Fauzan juga menyoroti perlunya perlindungan jaminan keamanan bagi hakim mengingat insiden kekerasan yang sering menimpa mereka. Jaminan keamanan tersebut penting agar hakim dapat menjalankan tugasnya tanpa tekanan atau ancaman.
Selain itu, Fauzan mendesak pemerintah untuk mendukung peran aktif Mahkamah Agung RI dan PP IKAHI dalam mendorong revisi PP Nomor 94 tahun 2012. Hal ini bertujuan untuk memastikan suara seluruh hakim di Indonesia didengar dan diperjuangkan.
Fauzan juga membeberkan fakta bahwa gaji dan tunjangan hakim tidak memadai di tengah meningkatnya inflasi. Data dari Bank Indonesia menunjukkan bahwa inflasi telah mencapai puncaknya dalam beberapa tahun terakhir, sementara gaji dan tunjangan hakim stagnan.
Kondisi ini semakin diperparah dengan hilangnya tunjangan kinerja hakim sejak 2012. Akibatnya, penghasilan hakim jauh di bawah standar yang layak. Fauzan juga menyoroti masalah tunjangan kemahalan yang tidak merata, kurangnya fasilitas rumah dinas dan transportasi yang memadai, serta beban kerja yang tidak proporsional.
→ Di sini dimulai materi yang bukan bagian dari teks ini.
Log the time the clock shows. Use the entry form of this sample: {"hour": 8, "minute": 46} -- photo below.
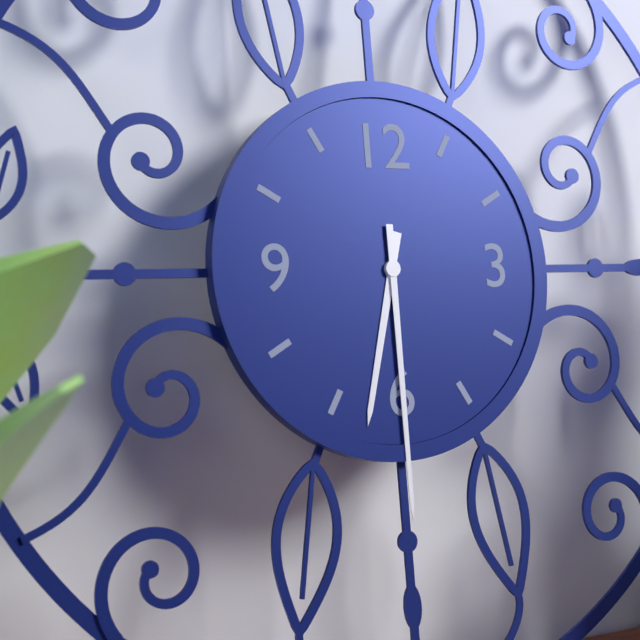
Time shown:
{"hour": 6, "minute": 30}
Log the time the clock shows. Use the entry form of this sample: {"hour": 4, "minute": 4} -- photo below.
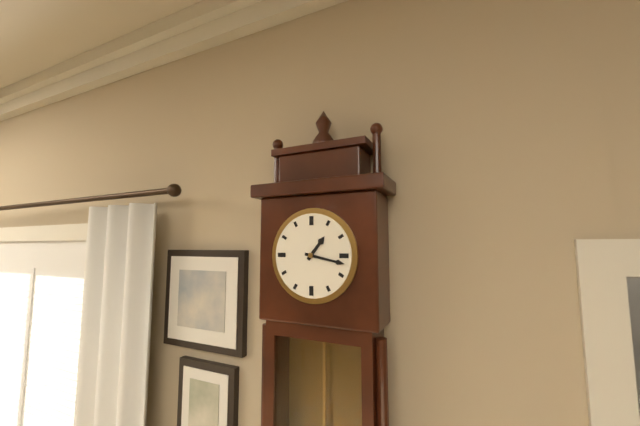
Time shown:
{"hour": 1, "minute": 17}
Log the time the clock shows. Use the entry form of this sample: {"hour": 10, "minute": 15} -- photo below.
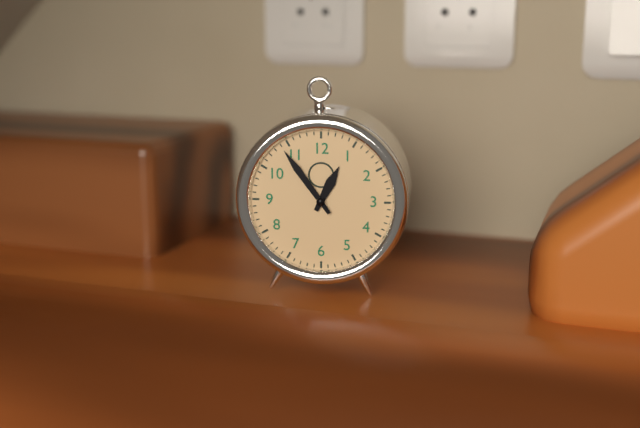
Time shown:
{"hour": 12, "minute": 54}
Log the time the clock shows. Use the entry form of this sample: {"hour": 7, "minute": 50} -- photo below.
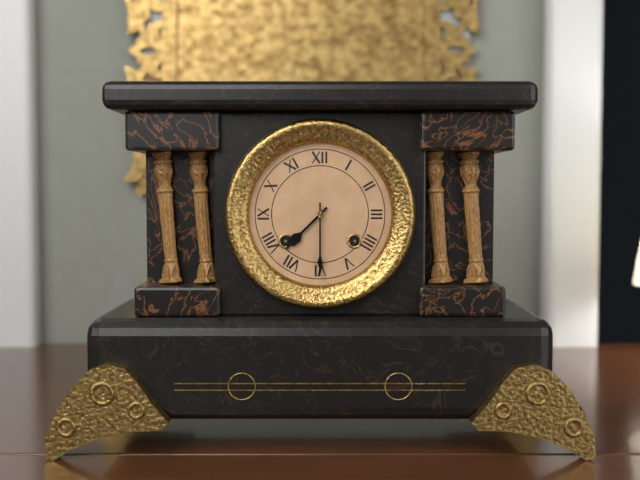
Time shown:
{"hour": 7, "minute": 30}
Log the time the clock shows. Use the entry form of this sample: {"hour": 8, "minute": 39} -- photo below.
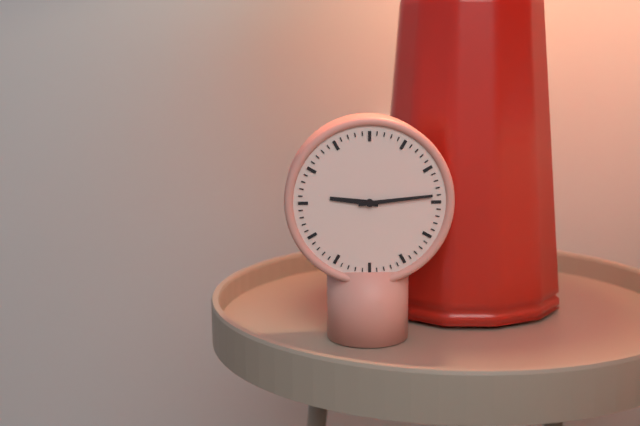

Laporan tahunan Mahkamah Agung tahun 2023 menunjukkan bahwa jumlah hakim pada tingkat pertama sebanyak 6069 dengan beban perkara yang sangat besar. Beban kerja yang tidak proporsional dirasakan sangat membebani, terutama di daerah-daerah terpencil di Indonesia Timur.
Dalam upaya untuk mengatasi semua permasalahan ini, Fauzan menekankan pentingnya revisi PP Nomor 94 tahun 2012 dan dukungan terhadap RUU Jabatan Hakim. Hal ini diharapkan dapat membantu mengatur kesejahteraan hakim dalam kerangka hukum yang lebih komprehensif dan berkelanjutan.